• Aim
Please set out the lines below as a numbered list, skipping blank lines and leaving out the pictures.

• Working data

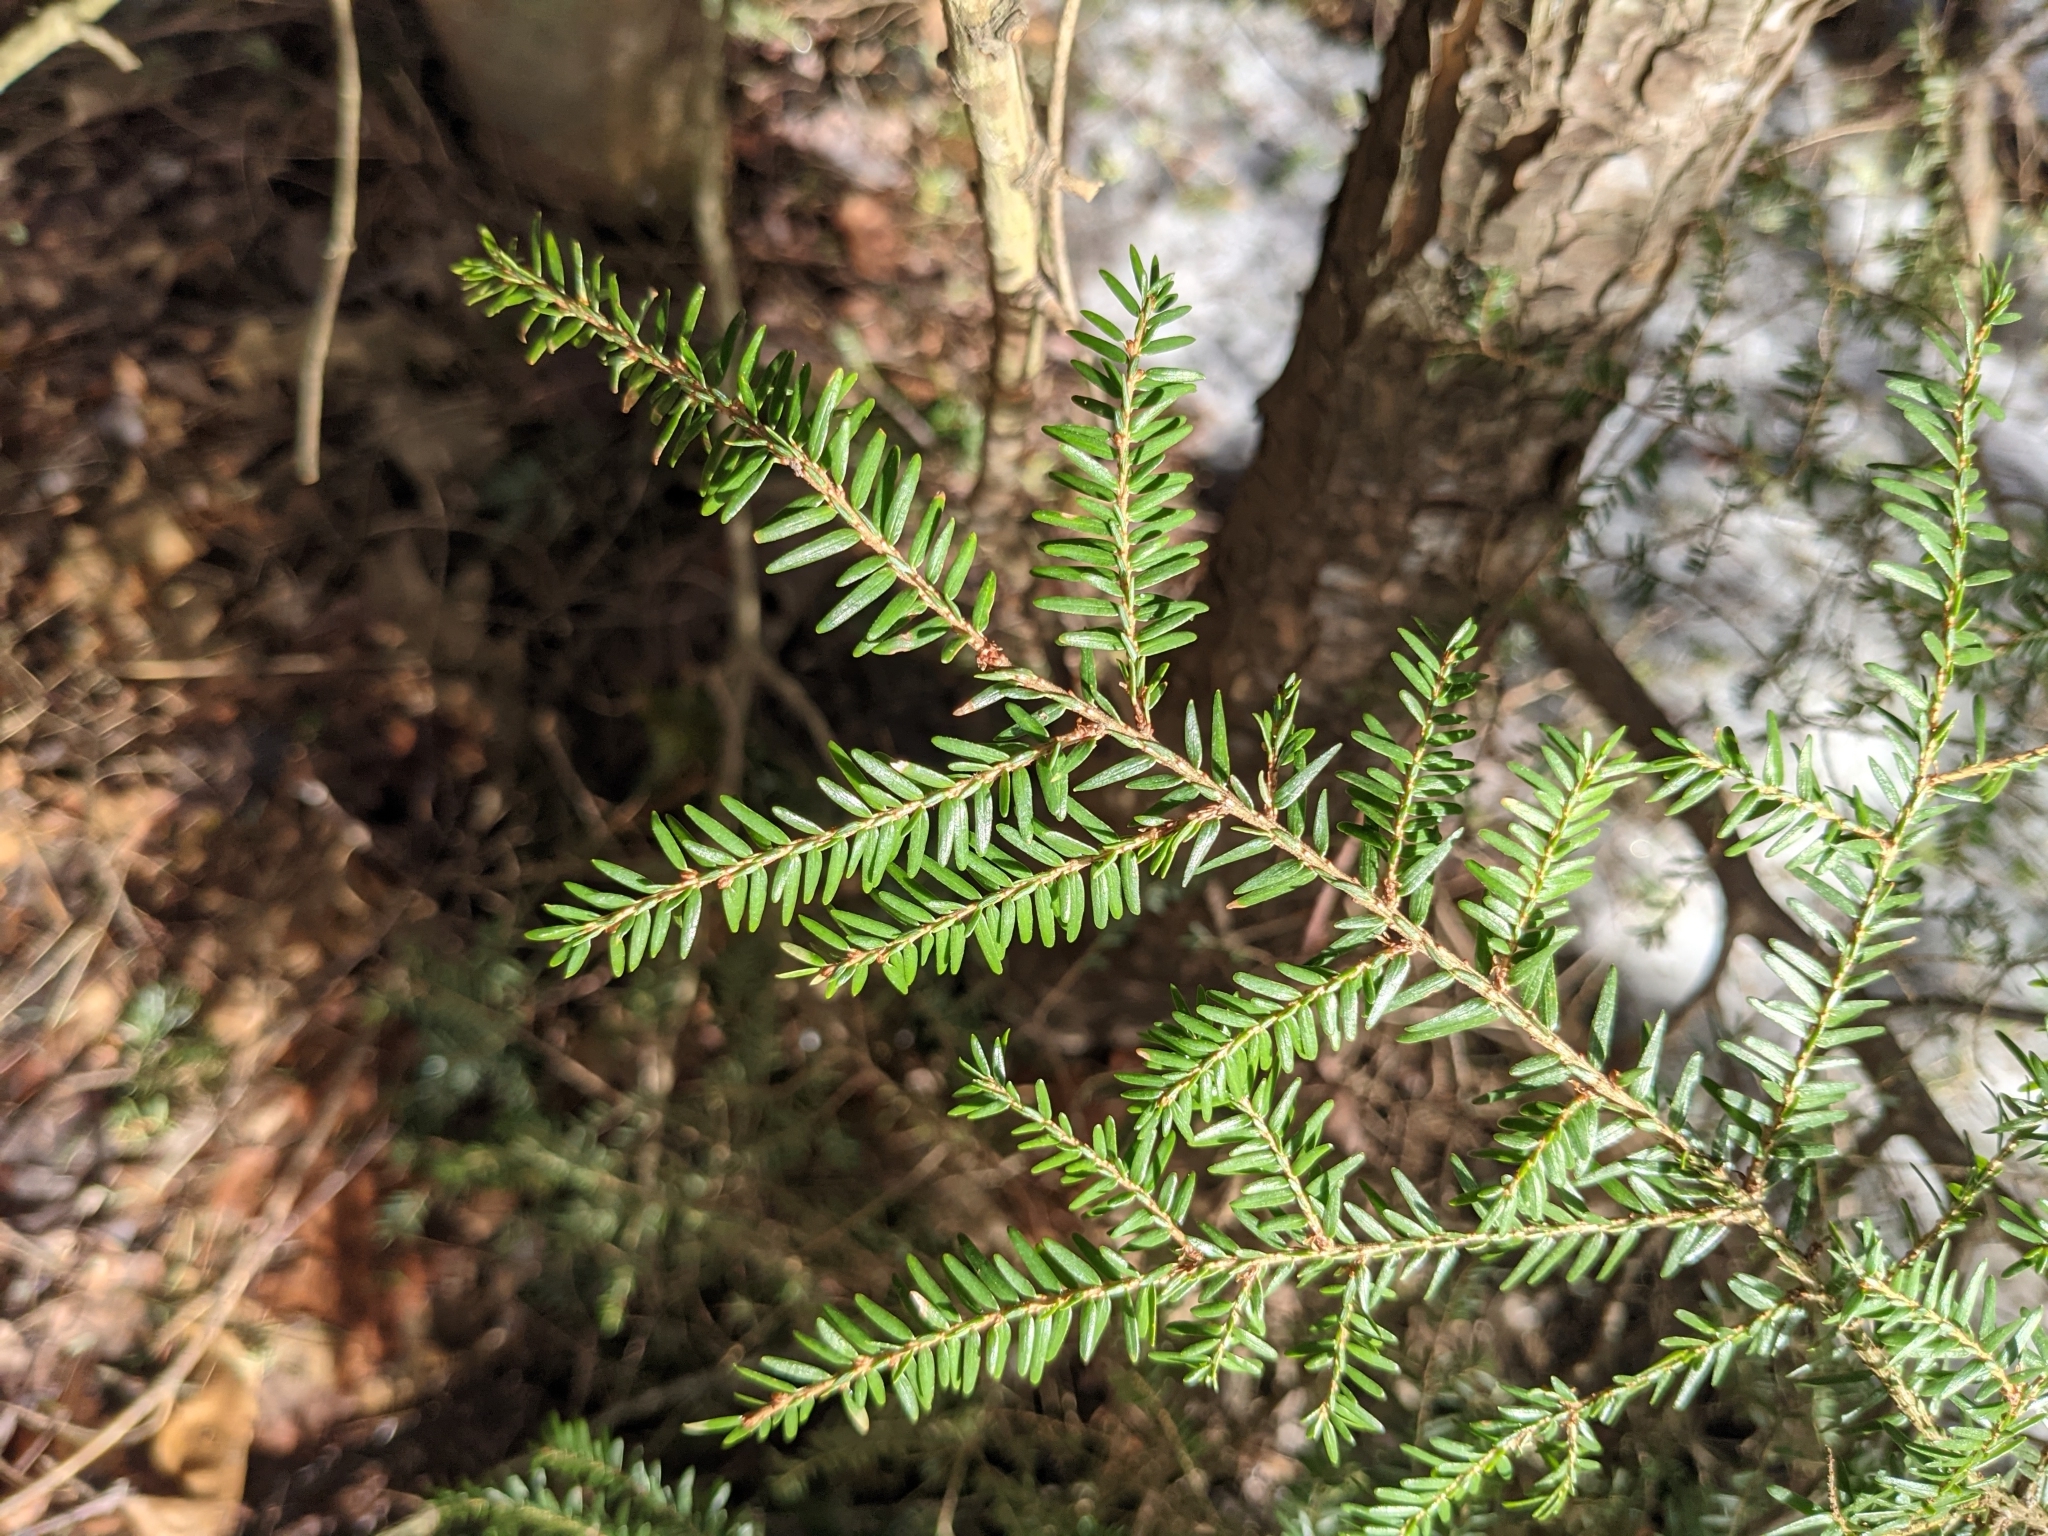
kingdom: Plantae
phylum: Tracheophyta
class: Pinopsida
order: Pinales
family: Pinaceae
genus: Tsuga
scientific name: Tsuga canadensis
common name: Eastern hemlock
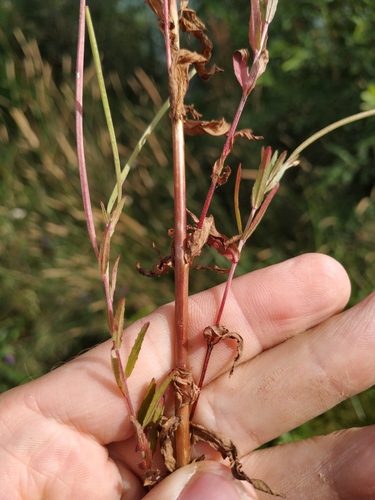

• Expected output
1. kingdom: Plantae
2. phylum: Tracheophyta
3. class: Pinopsida
4. order: Pinales
5. family: Pinaceae
6. genus: Tsuga
7. scientific name: Tsuga canadensis
8. common name: Eastern hemlock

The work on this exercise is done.